_Exercise 1_. Reproduce, word for word, the stretch of the discussion of Rebbe Schneerson's followers from "My sense is" through "prior to Jesus.".

(Text section)

Also, could you please comment on my second question? What do you make of many of the Lubavitch concluding, after Rebbe Schneerson’s death, that Rebbe Schneerson would resurrect from the dead at any moment and usher in the final redemption? Here we have a case where the supposed Messiah did something that the Messiah was NOT supposed to do – die before ushering in the final redemption. And yet his followers again did what godspell brought up: they imposed their own ideas, their own visions, onto Rebbe Schneerson because they so desperately needed to believe there is someone who can lead them to the promised land. What do you make of this aspect of human behavior? Do you think it could have led Jesus’ followers to the belief that Jesus was resurrected from the dead up to heaven and would return at any moment to usher in the final redemption without any post-mortem bereavement hallucination at all?
Thank you.
My sense is that Schneerson’s followers were heavily influenced by Christian teachings of Jesus. These are precisely the views you don’t find in Jewish writings prior to Jesus.

(End Text section)
(Entries supplied)

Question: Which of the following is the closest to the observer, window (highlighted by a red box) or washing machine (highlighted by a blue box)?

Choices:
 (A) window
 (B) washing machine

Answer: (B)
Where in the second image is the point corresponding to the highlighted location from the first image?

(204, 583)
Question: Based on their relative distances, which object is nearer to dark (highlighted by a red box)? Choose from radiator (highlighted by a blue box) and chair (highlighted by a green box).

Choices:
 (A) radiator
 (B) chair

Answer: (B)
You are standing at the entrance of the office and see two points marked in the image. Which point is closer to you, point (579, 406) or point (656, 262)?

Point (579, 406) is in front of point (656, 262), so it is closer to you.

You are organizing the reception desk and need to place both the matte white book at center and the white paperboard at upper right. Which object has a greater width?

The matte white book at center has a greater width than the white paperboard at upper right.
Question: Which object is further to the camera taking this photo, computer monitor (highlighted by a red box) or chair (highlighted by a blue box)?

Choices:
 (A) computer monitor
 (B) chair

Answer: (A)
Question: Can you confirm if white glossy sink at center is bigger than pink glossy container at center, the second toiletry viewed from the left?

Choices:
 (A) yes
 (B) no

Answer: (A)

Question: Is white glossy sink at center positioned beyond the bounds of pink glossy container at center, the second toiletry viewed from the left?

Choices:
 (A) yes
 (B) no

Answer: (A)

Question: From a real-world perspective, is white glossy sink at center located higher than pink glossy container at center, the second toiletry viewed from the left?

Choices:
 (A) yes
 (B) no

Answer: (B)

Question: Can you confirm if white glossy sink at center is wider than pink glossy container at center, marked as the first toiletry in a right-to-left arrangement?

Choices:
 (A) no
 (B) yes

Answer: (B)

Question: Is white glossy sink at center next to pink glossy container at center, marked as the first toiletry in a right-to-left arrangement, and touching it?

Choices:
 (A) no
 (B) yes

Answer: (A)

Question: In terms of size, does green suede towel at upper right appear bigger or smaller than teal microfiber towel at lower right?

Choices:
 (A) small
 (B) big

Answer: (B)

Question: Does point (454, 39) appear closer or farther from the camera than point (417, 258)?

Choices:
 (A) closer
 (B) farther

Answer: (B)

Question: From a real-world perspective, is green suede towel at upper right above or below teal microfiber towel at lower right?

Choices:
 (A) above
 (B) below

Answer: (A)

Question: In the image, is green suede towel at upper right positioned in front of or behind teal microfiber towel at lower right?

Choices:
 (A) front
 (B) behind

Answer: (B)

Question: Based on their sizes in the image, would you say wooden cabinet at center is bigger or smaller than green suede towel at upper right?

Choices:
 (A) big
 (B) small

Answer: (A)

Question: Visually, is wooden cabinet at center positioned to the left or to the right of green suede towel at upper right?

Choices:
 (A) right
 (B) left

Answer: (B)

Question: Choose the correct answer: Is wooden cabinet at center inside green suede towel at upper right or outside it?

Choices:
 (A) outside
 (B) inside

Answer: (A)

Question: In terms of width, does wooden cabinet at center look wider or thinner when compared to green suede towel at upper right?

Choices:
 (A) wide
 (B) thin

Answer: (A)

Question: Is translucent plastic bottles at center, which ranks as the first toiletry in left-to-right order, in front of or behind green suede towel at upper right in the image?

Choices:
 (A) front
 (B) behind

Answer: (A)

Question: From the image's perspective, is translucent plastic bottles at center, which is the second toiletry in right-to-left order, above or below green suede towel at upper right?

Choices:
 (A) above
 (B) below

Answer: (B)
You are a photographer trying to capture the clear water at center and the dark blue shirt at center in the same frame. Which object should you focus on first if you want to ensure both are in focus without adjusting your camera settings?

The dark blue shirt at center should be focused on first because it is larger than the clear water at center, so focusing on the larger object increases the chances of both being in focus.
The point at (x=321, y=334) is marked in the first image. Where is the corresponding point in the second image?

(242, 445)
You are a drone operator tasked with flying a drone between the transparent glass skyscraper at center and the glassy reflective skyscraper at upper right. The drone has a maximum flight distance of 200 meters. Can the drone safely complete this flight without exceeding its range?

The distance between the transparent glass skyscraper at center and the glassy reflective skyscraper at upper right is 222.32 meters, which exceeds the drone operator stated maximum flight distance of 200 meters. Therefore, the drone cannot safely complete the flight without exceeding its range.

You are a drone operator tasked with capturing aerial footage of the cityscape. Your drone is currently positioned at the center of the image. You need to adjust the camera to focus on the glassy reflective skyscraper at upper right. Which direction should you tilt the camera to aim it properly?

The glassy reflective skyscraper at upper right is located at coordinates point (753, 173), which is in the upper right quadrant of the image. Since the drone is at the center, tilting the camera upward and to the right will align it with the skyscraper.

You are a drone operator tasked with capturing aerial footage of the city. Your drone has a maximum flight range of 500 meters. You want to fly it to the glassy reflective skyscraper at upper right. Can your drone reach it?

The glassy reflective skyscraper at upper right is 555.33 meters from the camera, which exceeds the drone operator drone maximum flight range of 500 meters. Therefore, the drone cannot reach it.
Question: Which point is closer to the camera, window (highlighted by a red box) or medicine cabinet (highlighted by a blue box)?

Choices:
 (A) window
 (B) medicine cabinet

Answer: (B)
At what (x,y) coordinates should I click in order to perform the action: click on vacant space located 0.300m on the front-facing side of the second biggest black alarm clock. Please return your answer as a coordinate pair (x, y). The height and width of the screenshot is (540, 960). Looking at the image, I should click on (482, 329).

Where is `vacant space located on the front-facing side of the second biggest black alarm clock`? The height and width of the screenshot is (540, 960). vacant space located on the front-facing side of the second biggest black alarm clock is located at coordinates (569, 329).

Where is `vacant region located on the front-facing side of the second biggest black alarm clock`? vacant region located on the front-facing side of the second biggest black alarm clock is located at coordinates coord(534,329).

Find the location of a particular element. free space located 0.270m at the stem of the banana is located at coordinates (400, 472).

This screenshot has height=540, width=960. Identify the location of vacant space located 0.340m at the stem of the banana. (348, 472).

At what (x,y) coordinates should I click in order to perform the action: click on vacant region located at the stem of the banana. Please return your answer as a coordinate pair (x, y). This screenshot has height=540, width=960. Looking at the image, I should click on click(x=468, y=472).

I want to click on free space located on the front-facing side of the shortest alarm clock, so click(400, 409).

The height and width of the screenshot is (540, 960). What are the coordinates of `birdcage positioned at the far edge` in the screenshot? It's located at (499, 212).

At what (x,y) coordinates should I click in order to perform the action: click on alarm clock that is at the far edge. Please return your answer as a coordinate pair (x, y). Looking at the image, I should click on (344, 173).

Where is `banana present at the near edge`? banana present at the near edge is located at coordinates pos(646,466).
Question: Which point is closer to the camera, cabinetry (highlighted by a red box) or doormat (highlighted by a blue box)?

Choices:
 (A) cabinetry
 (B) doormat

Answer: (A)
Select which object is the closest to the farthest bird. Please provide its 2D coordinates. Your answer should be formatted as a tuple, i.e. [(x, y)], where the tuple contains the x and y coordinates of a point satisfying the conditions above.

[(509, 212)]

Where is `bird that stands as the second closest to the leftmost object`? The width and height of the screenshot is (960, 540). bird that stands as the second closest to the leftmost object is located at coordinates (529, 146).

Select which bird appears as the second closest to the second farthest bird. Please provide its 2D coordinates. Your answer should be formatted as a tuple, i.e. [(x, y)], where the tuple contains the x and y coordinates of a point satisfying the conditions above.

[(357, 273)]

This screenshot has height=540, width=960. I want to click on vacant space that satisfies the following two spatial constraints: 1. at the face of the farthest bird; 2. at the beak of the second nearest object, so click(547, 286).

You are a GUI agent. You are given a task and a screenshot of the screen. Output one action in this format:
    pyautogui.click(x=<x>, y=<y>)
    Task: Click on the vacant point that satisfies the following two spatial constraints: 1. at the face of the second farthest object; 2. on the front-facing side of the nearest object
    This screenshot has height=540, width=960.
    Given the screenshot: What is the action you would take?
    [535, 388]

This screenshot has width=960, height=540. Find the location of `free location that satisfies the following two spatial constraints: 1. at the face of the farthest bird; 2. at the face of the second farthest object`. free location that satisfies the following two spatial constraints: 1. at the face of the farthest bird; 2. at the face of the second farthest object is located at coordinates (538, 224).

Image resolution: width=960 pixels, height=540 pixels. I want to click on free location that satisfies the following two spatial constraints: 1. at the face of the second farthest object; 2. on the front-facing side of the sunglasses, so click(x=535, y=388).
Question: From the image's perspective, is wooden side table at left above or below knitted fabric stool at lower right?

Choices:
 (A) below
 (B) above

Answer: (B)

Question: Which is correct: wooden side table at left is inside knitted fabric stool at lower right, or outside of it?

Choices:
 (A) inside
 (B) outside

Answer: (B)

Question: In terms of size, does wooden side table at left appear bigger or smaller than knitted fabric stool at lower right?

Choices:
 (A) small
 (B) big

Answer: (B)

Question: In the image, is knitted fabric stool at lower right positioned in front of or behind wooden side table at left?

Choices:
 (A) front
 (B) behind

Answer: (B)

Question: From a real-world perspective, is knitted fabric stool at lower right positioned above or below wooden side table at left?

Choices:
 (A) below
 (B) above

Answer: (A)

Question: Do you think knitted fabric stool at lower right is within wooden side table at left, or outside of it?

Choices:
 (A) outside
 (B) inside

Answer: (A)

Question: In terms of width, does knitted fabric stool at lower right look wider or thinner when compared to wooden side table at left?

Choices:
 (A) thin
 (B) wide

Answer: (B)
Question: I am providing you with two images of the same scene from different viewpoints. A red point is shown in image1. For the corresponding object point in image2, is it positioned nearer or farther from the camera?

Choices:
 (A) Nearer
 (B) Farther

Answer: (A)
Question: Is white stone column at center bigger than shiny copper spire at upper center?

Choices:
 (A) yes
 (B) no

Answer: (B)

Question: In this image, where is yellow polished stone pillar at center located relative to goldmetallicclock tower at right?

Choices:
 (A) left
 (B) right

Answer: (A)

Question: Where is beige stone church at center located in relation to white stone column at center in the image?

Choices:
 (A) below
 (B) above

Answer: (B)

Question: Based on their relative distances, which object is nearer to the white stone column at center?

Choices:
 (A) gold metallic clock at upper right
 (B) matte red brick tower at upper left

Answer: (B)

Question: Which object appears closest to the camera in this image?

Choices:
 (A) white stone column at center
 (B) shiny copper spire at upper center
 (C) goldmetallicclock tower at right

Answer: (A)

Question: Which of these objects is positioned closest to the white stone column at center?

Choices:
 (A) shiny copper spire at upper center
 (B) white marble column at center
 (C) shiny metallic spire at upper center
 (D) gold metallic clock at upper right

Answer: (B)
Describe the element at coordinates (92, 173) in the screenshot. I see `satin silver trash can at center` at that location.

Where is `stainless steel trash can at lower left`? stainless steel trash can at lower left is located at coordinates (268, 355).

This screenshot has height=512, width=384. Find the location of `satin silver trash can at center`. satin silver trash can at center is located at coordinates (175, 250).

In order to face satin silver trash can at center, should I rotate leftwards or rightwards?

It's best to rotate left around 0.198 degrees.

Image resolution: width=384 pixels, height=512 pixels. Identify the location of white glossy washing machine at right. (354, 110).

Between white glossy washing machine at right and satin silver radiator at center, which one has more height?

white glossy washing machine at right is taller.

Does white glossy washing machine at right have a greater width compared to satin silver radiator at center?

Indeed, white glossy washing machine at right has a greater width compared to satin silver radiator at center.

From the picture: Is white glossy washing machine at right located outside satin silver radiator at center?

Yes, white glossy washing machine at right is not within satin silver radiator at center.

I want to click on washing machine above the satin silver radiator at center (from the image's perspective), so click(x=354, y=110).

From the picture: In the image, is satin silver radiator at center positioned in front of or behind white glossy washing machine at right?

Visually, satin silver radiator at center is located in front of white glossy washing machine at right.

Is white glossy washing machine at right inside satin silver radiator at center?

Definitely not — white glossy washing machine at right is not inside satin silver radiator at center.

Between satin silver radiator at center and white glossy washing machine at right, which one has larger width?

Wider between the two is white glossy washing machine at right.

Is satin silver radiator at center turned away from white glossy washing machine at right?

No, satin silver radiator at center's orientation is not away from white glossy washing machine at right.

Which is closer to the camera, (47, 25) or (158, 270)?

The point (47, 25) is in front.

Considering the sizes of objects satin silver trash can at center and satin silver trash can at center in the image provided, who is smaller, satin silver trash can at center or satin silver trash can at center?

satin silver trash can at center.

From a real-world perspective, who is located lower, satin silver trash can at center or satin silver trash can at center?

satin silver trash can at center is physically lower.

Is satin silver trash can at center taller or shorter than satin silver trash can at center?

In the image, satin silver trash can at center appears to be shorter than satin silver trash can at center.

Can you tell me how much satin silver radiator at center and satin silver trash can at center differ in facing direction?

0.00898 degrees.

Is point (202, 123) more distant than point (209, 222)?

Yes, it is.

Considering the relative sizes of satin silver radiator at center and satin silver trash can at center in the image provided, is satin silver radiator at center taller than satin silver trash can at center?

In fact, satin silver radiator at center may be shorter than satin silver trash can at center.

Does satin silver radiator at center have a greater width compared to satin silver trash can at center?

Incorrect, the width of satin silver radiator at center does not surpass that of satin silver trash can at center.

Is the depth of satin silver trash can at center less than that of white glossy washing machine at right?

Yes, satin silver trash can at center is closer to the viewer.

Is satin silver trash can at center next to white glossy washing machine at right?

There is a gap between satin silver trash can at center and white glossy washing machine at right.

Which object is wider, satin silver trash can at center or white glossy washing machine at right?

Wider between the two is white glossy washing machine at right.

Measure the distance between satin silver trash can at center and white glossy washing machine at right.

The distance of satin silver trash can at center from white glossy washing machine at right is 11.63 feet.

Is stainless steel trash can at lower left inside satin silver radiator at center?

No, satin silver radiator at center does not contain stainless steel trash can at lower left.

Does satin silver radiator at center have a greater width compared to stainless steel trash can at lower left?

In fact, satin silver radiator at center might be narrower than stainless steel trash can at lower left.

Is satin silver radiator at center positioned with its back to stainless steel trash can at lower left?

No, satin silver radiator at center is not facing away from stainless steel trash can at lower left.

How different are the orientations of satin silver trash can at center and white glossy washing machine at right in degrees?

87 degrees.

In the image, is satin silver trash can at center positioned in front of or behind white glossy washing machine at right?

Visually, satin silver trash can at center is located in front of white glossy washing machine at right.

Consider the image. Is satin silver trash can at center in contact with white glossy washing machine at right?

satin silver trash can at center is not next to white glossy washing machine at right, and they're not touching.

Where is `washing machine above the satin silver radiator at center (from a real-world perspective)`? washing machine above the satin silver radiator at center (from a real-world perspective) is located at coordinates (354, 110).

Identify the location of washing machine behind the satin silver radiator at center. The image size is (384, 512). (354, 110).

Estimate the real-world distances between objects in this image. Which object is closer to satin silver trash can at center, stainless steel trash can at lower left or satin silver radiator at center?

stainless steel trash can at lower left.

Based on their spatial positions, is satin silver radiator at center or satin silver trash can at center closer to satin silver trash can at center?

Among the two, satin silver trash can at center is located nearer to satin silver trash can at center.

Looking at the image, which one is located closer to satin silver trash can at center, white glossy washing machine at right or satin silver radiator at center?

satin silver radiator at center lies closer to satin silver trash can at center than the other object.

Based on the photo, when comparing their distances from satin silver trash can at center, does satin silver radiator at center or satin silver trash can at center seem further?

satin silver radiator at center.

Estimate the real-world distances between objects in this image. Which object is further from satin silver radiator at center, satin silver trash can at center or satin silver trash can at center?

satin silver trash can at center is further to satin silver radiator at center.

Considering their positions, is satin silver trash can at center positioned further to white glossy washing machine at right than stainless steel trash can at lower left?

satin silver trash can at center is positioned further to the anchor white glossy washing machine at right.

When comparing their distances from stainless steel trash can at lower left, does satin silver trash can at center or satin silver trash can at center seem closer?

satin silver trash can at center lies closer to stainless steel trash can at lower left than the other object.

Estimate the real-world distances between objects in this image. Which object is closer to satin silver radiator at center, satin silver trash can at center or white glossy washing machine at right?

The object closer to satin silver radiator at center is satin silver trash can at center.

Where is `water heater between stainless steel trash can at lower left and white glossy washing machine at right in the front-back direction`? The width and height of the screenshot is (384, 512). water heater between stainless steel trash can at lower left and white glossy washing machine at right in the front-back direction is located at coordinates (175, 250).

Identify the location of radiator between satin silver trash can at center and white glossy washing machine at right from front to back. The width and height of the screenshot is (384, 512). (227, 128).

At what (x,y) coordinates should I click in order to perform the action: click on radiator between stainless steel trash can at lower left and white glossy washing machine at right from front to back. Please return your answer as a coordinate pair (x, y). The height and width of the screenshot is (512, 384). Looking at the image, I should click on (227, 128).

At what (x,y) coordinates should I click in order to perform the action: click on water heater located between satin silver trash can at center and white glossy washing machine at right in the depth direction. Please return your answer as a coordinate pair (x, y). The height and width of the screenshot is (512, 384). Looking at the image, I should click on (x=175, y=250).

(End Entries supplied)

_Exercise 2_. Arrange the stretch of the listing from the line containing "Is white glossy washing machine at right inside" through the line containing "Yes, it is." as a numbered list, leaving out blank lines.

_Task output 1_.
My sense is that Schneerson’s followers were heavily influenced by Christian teachings of Jesus. These are precisely the views you don’t find in Jewish writings prior to Jesus.

_Task output 2_.
1. Is white glossy washing machine at right inside satin silver radiator at center?
2. Definitely not — white glossy washing machine at right is not inside satin silver radiator at center.
3. Between satin silver radiator at center and white glossy washing machine at right, which one has larger width?
4. Wider between the two is white glossy washing machine at right.
5. Is satin silver radiator at center turned away from white glossy washing machine at right?
6. No, satin silver radiator at center's orientation is not away from white glossy washing machine at right.
7. Which is closer to the camera, (47, 25) or (158, 270)?
8. The point (47, 25) is in front.
9. Considering the sizes of objects satin silver trash can at center and satin silver trash can at center in the image provided, who is smaller, satin silver trash can at center or satin silver trash can at center?
10. satin silver trash can at center.
11. From a real-world perspective, who is located lower, satin silver trash can at center or satin silver trash can at center?
12. satin silver trash can at center is physically lower.
13. Is satin silver trash can at center taller or shorter than satin silver trash can at center?
14. In the image, satin silver trash can at center appears to be shorter than satin silver trash can at center.
15. Can you tell me how much satin silver radiator at center and satin silver trash can at center differ in facing direction?
16. 0.00898 degrees.
17. Is point (202, 123) more distant than point (209, 222)?
18. Yes, it is.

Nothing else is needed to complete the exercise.